**Instructions to follow:** Scan the entries below. Return every line that includes "接口地址".

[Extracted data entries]
■ ■ ■ ■ ■ ■ ■

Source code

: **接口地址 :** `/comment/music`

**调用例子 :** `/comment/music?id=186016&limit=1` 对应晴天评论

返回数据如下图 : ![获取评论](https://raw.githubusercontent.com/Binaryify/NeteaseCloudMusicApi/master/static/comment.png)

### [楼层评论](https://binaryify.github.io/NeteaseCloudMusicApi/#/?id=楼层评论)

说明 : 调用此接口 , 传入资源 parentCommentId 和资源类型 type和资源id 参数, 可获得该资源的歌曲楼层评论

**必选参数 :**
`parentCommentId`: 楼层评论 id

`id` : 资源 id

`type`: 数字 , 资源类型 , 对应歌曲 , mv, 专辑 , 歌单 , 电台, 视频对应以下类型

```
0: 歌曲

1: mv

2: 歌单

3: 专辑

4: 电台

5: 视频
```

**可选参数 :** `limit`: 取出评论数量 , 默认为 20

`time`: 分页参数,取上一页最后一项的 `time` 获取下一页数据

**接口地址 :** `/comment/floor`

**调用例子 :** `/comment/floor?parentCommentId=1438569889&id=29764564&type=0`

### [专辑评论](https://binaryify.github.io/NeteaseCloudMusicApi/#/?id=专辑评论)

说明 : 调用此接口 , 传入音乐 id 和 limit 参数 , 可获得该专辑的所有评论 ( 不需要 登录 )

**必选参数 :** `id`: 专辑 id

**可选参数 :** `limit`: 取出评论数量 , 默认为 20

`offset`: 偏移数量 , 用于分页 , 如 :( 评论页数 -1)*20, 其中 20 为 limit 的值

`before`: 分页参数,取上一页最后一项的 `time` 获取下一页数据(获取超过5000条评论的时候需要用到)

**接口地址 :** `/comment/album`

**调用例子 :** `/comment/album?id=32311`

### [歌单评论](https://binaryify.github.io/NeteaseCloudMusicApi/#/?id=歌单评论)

■ ■ ■ ■ ■ ■ ■

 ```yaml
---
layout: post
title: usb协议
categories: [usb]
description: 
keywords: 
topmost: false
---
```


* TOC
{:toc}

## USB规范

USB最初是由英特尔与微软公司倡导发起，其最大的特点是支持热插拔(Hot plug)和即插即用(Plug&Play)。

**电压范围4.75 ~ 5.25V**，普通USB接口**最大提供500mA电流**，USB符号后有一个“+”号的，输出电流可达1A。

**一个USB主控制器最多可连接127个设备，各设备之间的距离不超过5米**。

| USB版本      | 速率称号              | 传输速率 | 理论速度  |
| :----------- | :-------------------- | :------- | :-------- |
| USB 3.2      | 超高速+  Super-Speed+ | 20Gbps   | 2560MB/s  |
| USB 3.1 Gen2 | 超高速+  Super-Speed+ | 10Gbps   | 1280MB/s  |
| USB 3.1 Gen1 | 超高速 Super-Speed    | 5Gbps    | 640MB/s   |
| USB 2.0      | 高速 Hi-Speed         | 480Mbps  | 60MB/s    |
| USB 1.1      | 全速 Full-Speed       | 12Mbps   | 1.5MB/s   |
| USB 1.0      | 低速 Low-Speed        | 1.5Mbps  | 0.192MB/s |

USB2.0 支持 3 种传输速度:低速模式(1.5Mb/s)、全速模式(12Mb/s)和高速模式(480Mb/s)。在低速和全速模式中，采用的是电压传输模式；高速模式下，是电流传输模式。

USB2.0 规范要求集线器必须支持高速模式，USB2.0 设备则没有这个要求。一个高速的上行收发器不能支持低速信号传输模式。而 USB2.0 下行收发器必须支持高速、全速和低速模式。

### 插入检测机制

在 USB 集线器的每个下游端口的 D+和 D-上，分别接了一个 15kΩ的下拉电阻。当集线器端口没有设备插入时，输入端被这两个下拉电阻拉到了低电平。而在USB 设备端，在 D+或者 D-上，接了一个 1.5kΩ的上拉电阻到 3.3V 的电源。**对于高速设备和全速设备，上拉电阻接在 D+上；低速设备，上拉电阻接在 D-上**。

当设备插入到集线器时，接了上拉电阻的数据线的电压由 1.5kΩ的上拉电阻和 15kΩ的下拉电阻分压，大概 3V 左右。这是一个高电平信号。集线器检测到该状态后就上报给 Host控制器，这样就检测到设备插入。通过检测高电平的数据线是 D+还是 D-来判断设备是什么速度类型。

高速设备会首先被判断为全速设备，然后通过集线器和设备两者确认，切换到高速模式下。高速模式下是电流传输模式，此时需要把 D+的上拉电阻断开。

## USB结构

■ ■ ■ ■ ■ ■ ■

**Exercise output:**
: **接口地址 :** `/comment/music`
**接口地址 :** `/comment/floor`
**接口地址 :** `/comment/album`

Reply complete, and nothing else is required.